== Source data

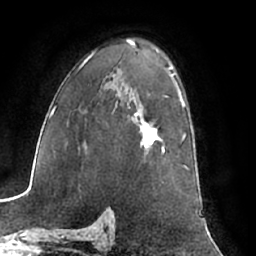
Breast MRI (dynamic contrast-enhanced), one axial slice; slice 43 of 66 in the series (ordered by position); cropped to one breast; dynamic contrast-enhanced series, time point 2 of 7 at this slice position (early post-contrast); 1.5 T; TE 3 ms, TR 6.2 ms; 2.4 mm slice thickness; 256 × 256 image matrix. Female patient.
Annotated regions visible in this slice (semi-automatic segmentation, software-assisted and operator-edited):
- enhancing-tissue mask used for the functional tumour volume (all voxels passing the contrast-enhancement thresholds inside the analysis volume; usually the tumour): bounding box <134,112,164,151> (left, top, right, bottom; pixels)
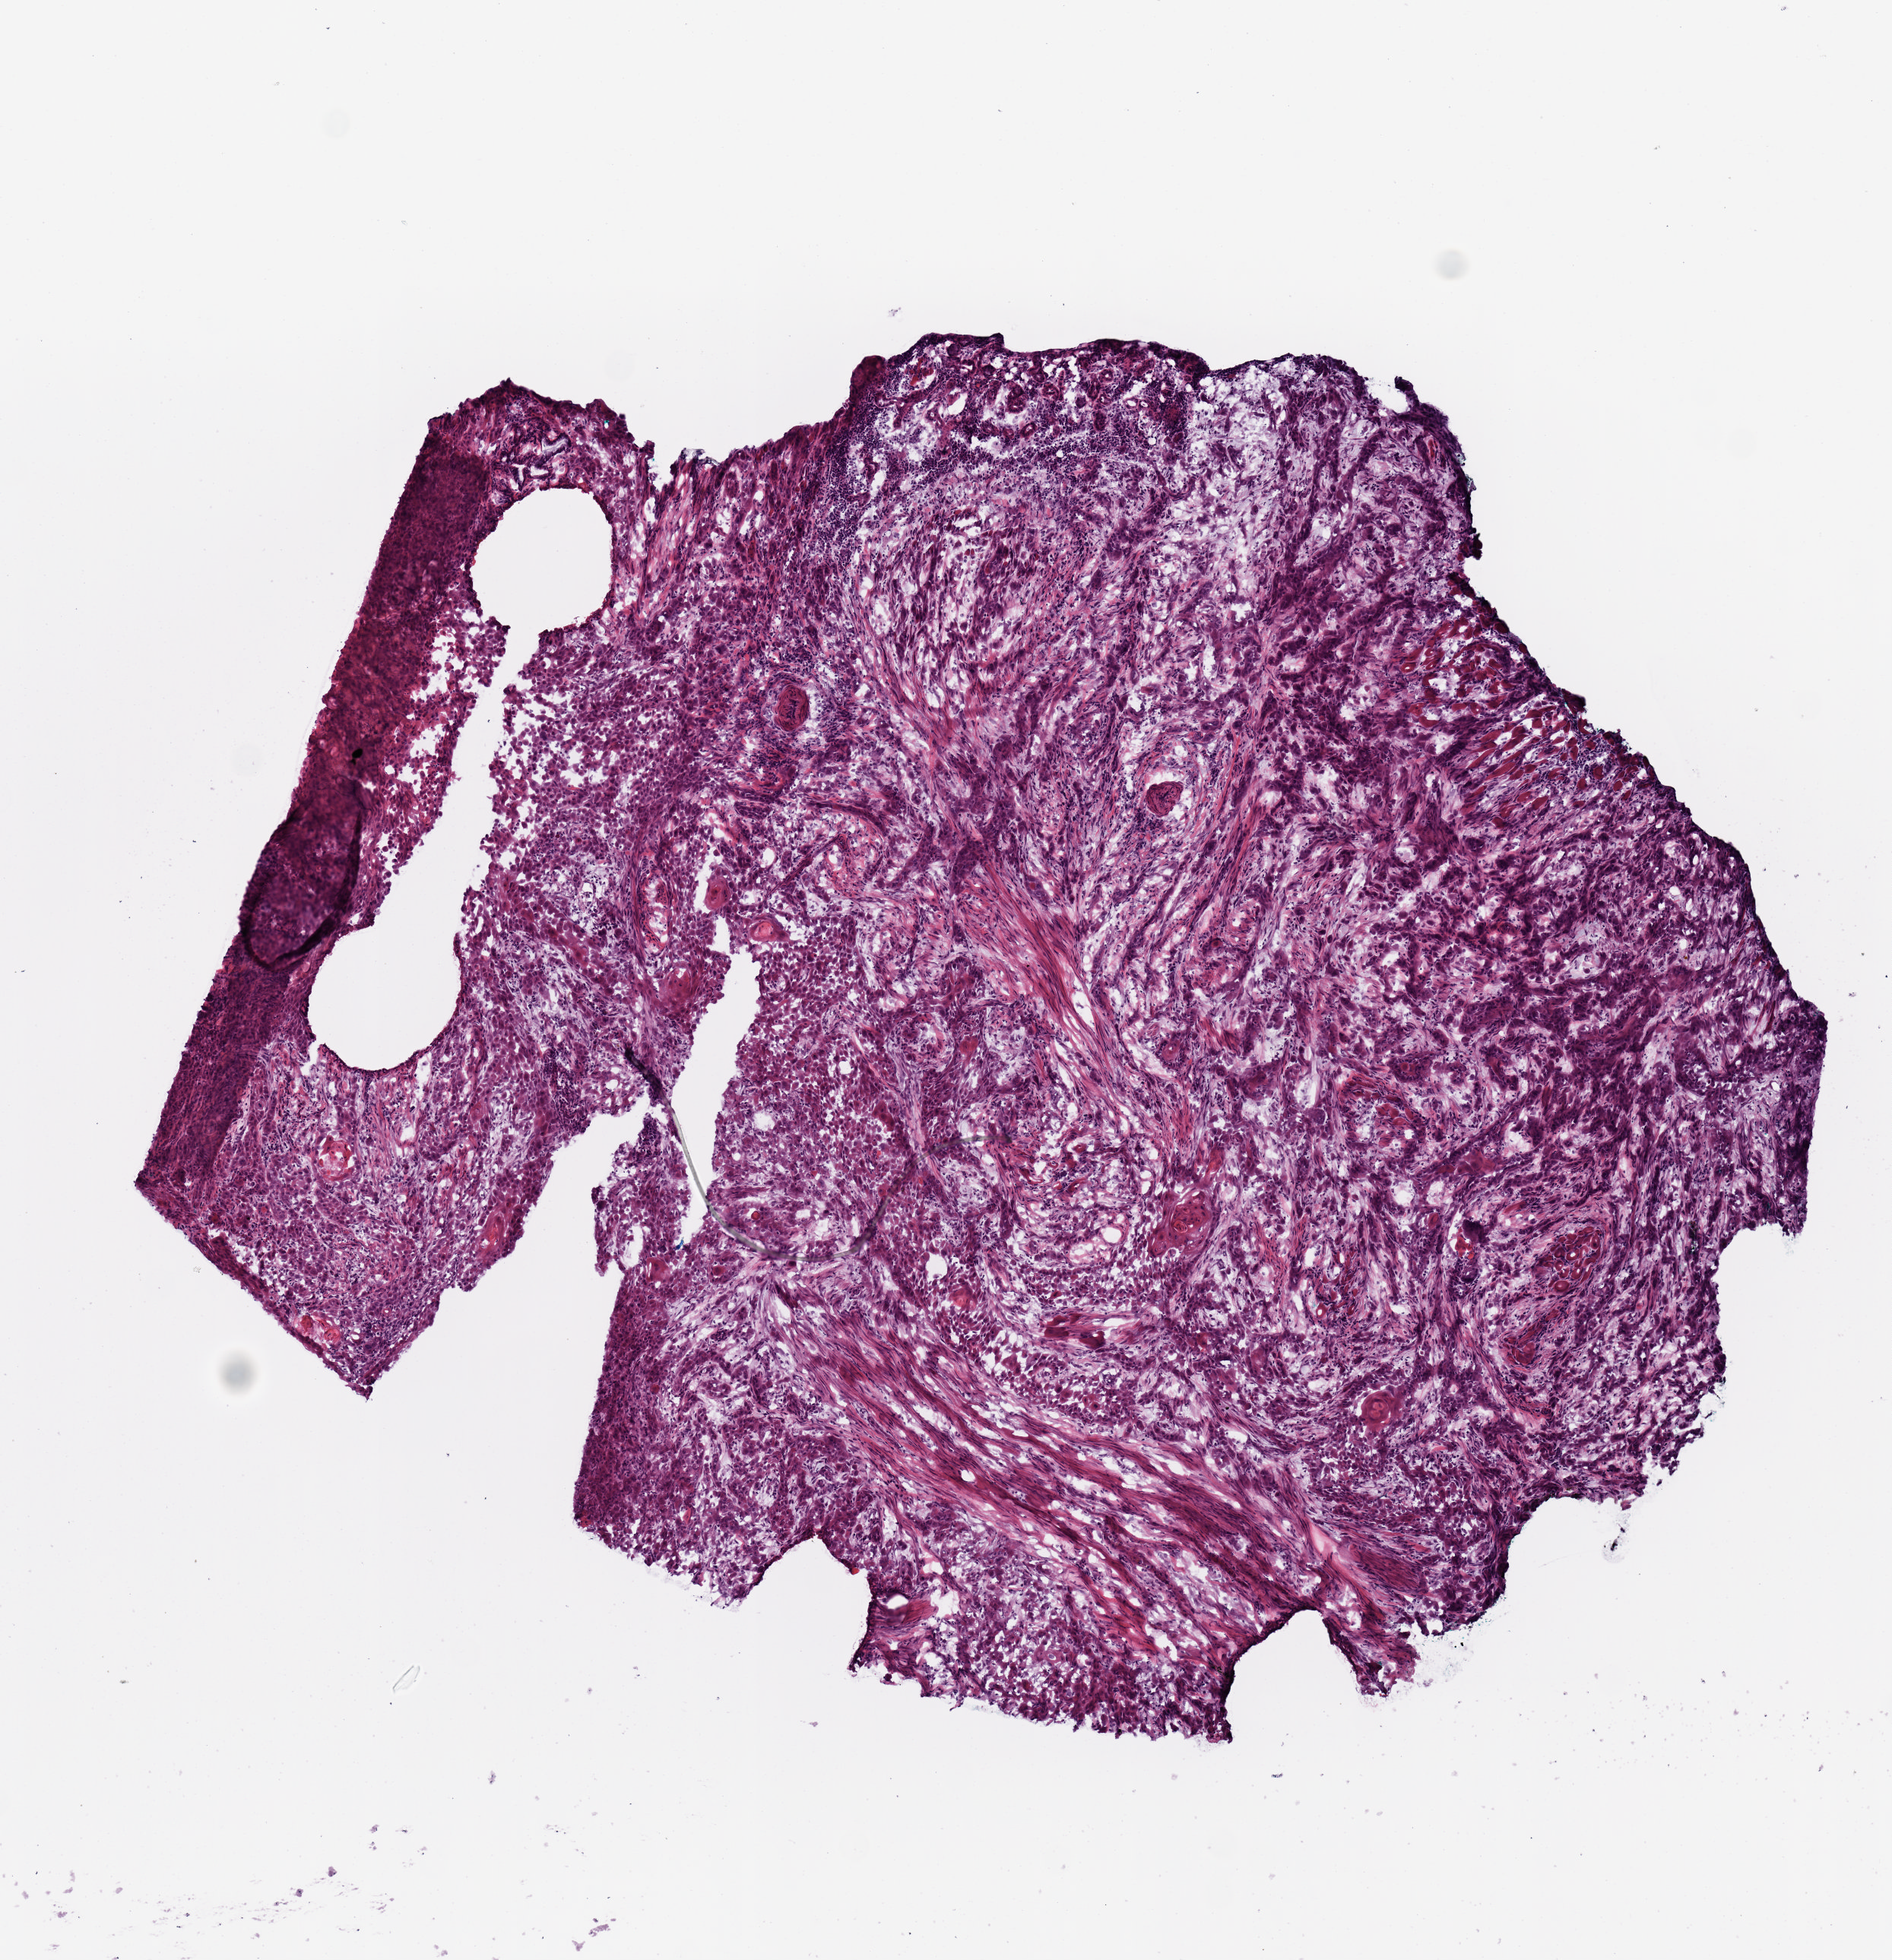
Whole-slide histology image, Hematoxylin and eosin (H&E) stained — shown as a low-resolution overview of the whole scanned area (about 4.9 x 5.1 mm, from a 20x scan), frozen section, sample: primary tumour, head and neck. Female, age 61 years at initial diagnosis. Histologic grade: G2 (moderately differentiated). Pathologist review of this section (percent, as recorded): tumour cells 100%, tumour nuclei 65%, normal cells 0%, stromal cells 0%, necrosis 0%. Infiltration values recorded for this section: lymphocyte infiltration 25%, monocyte infiltration 0%, neutrophil infiltration 5%.
- AJCC pathologic stage: III (7th edition)
- lymph nodes positive (case pathology): 1 of 1 examined
- diagnosis: Squamous cell carcinoma, NOS (tongue, NOS)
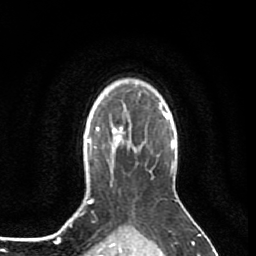
Breast MRI (dynamic contrast-enhanced), one axial slice; position 66 of 80 along the scan axis; cropped to one breast; dynamic contrast-enhanced series, time point 2 of 7 at this slice position (early post-contrast); 1.5 T; TE 2.6 ms, TR 5.7 ms; 256 × 256 image matrix, field of view 160 × 160 mm. Female patient.
Outlined on this slice (semi-automatically segmented with operator editing):
- enhancing-tissue mask used for the functional tumour volume (all voxels passing the contrast-enhancement thresholds inside the analysis volume; usually the tumour): box from (x=112, y=109) to (x=131, y=144) px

====

Exercise aim: Copy word for word the stretch of entries above from the line that has "- AJCC pathologic stage: III (7th edition)" through the line that has "- diagnosis: Squamous", both ends included, and nothing outside it.

Response area:
- AJCC pathologic stage: III (7th edition)
- lymph nodes positive (case pathology): 1 of 1 examined
- diagnosis: Squamous cell carcinoma, NOS (tongue, NOS)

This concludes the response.